Text excerpt>
● ● ● ● ● ● ●

John Davison Rockefeller Jr. was an American philanthropist and financier, famous member of the Rockefeller family born in Cleveland, Ohio, United States
Background
John Davison Rockefeller Jr. was born in Cleveland, Ohio, United States. He was the son of John D. Rockefeller, founder of the Standard Oil combine, and Laura Celestia Spelman. The boy was reared to expect a life of serious hard work, religious observance, great financial responsibility, and social service. Both parents were devout Baptists of a strong fundamentalist cast, and Laura Spelman's mother had been a militant supporter of the Anti-Saloon League. The elder Rockefeller, while giving both time and money to his church, also set his son an example of ruthless devotion to efficiency, rational organization, and hard work that had made him the greatest moneymaker of the age of individual enterprise. The Rockefellers lived in a comfortable middle-class house on Cleveland's Euclid Avenue, but it was at Forest Hill, their summer home outside Cleveland, that the family was happiest. "JDR, Jr. ," as he later preferred to be called, had few playmates besides his sisters and the son of the caretaker. His father soon found that his business dictated a move to New York, and after several years in residential hotels the Rockefellers settled down in a spacious brownstone.

● ● ● ● ● ● ●

Information provided>
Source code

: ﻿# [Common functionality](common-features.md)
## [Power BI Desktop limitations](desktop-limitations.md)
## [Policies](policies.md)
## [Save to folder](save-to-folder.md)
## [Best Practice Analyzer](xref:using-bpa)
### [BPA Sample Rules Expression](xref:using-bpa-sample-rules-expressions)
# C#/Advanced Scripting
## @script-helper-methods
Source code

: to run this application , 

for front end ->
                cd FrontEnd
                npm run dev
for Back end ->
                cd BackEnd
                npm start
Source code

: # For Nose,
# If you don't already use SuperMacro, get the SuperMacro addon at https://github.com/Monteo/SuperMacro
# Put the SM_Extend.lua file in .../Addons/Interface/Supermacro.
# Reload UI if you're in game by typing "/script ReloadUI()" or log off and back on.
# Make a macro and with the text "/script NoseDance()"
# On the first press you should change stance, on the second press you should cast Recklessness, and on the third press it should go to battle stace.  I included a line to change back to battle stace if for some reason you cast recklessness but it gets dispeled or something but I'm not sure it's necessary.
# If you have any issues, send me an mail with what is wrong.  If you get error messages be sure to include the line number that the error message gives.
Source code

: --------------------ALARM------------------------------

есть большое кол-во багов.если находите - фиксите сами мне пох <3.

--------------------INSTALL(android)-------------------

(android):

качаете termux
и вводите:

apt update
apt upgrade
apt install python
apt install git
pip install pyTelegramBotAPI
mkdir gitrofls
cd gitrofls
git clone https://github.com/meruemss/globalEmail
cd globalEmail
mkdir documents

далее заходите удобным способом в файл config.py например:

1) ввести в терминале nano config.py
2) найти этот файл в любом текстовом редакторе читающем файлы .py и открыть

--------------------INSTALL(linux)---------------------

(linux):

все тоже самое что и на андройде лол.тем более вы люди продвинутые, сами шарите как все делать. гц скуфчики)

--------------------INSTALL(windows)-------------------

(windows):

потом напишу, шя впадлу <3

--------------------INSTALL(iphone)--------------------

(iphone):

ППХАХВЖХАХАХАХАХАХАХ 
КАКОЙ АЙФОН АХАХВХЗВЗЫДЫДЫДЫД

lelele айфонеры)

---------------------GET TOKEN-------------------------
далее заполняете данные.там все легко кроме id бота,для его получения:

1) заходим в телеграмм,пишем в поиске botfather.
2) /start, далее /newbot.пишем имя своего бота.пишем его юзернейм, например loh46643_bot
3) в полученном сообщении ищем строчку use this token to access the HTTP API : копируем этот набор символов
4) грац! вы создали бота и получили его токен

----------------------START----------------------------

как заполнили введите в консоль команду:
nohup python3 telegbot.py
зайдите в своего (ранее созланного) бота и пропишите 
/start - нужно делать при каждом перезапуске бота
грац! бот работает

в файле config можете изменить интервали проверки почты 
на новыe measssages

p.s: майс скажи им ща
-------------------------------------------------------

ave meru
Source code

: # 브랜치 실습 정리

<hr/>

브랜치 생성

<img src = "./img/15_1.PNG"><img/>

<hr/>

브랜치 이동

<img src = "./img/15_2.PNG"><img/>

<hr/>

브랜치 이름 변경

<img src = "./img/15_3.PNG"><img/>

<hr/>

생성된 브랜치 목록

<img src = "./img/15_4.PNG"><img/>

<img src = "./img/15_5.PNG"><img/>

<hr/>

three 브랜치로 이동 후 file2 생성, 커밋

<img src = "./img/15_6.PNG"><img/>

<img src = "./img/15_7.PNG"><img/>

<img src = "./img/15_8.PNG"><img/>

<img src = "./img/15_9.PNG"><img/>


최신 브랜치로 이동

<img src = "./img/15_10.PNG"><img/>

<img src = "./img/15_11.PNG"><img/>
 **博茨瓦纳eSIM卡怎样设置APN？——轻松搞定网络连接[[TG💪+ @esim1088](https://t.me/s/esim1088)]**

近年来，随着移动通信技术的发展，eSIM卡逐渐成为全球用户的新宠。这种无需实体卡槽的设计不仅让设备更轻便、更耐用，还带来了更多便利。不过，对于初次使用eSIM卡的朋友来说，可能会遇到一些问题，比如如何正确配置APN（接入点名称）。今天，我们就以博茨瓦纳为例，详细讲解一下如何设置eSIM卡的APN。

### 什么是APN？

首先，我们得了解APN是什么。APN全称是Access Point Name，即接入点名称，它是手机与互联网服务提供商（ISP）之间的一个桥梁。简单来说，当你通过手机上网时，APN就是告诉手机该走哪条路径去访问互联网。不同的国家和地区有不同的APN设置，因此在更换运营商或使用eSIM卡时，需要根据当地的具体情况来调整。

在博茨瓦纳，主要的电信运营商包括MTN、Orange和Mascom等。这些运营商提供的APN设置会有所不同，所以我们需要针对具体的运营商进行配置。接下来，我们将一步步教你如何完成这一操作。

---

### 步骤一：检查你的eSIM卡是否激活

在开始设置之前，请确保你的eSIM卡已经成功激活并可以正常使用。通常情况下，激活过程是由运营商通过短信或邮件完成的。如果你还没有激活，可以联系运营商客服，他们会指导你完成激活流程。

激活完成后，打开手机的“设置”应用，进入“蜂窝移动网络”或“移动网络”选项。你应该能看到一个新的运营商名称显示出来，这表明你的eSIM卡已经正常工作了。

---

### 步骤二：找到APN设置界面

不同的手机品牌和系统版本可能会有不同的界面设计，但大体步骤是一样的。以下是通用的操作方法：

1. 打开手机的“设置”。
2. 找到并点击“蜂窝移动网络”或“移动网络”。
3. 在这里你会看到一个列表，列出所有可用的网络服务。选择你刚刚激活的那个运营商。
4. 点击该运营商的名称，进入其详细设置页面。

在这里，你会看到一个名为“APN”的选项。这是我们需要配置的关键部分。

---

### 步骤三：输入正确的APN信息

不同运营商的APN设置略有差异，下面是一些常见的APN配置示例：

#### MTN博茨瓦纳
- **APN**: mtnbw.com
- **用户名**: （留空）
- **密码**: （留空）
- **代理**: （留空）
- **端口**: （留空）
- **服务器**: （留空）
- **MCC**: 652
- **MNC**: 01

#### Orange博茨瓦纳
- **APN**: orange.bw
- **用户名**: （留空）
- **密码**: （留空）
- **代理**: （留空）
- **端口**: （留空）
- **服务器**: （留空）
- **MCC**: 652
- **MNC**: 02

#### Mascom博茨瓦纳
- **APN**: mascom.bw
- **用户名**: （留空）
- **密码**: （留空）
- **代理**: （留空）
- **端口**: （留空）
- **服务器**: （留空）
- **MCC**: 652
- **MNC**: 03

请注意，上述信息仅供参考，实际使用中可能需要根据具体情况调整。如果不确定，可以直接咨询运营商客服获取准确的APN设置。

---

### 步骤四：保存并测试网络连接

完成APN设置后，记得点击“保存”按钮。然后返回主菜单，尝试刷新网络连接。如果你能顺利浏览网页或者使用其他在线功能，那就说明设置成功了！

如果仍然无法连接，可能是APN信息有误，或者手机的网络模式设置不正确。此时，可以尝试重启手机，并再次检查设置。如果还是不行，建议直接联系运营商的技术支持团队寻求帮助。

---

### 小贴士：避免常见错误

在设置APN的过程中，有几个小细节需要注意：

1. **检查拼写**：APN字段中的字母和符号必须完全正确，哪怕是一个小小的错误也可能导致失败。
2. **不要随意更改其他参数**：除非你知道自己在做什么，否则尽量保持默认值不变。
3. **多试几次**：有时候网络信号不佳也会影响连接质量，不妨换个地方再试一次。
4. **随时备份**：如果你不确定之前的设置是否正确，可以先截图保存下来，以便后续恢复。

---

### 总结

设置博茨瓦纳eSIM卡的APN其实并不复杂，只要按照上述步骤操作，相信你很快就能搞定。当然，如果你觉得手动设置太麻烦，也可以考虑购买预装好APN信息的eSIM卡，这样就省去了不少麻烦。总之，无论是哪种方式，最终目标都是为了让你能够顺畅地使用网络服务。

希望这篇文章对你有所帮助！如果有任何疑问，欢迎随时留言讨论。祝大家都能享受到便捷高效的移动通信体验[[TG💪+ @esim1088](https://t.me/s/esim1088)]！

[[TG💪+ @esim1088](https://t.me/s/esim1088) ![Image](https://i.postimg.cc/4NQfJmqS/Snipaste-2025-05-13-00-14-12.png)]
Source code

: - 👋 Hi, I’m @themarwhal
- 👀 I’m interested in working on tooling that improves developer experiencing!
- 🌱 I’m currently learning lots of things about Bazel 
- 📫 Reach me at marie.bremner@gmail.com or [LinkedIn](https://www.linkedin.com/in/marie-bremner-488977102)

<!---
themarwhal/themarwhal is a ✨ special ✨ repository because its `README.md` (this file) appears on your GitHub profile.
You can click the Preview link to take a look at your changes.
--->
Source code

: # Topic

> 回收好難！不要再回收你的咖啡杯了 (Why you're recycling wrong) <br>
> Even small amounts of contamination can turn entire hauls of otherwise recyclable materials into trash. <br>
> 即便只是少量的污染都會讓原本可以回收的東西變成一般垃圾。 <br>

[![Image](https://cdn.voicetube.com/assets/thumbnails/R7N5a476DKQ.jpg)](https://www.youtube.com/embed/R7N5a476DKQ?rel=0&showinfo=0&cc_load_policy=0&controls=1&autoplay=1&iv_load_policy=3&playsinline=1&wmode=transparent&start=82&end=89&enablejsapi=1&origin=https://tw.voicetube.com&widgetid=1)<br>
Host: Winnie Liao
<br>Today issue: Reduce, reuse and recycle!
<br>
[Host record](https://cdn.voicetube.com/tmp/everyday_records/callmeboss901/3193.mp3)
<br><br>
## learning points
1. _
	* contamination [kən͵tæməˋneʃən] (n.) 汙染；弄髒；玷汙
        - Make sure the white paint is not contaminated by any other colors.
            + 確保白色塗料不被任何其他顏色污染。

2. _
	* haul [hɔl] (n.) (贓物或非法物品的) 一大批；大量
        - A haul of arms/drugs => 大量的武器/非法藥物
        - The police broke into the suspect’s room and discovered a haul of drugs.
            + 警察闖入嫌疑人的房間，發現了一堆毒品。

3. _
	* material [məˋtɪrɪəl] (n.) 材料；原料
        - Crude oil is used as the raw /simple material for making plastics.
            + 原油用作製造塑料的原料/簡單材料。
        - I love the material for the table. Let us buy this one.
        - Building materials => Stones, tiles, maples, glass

● ● ● ● ● ● ●

Work order A>
Reproduce the Rockefeller Jr. text word for word.
Work order B>
How many lines of the rows contain the word "делать"? Reply with the number only.
The text about John D. Rockefeller Jr. has no connection to the rows.

Task answer A>
John Davison Rockefeller Jr. was an American philanthropist and financier, famous member of the Rockefeller family born in Cleveland, Ohio, United States
Background
John Davison Rockefeller Jr. was born in Cleveland, Ohio, United States. He was the son of John D. Rockefeller, founder of the Standard Oil combine, and Laura Celestia Spelman. The boy was reared to expect a life of serious hard work, religious observance, great financial responsibility, and social service. Both parents were devout Baptists of a strong fundamentalist cast, and Laura Spelman's mother had been a militant supporter of the Anti-Saloon League. The elder Rockefeller, while giving both time and money to his church, also set his son an example of ruthless devotion to efficiency, rational organization, and hard work that had made him the greatest moneymaker of the age of individual enterprise. The Rockefellers lived in a comfortable middle-class house on Cleveland's Euclid Avenue, but it was at Forest Hill, their summer home outside Cleveland, that the family was happiest. "JDR, Jr. ," as he later preferred to be called, had few playmates besides his sisters and the son of the caretaker. His father soon found that his business dictated a move to New York, and after several years in residential hotels the Rockefellers settled down in a spacious brownstone.

Task answer B>
2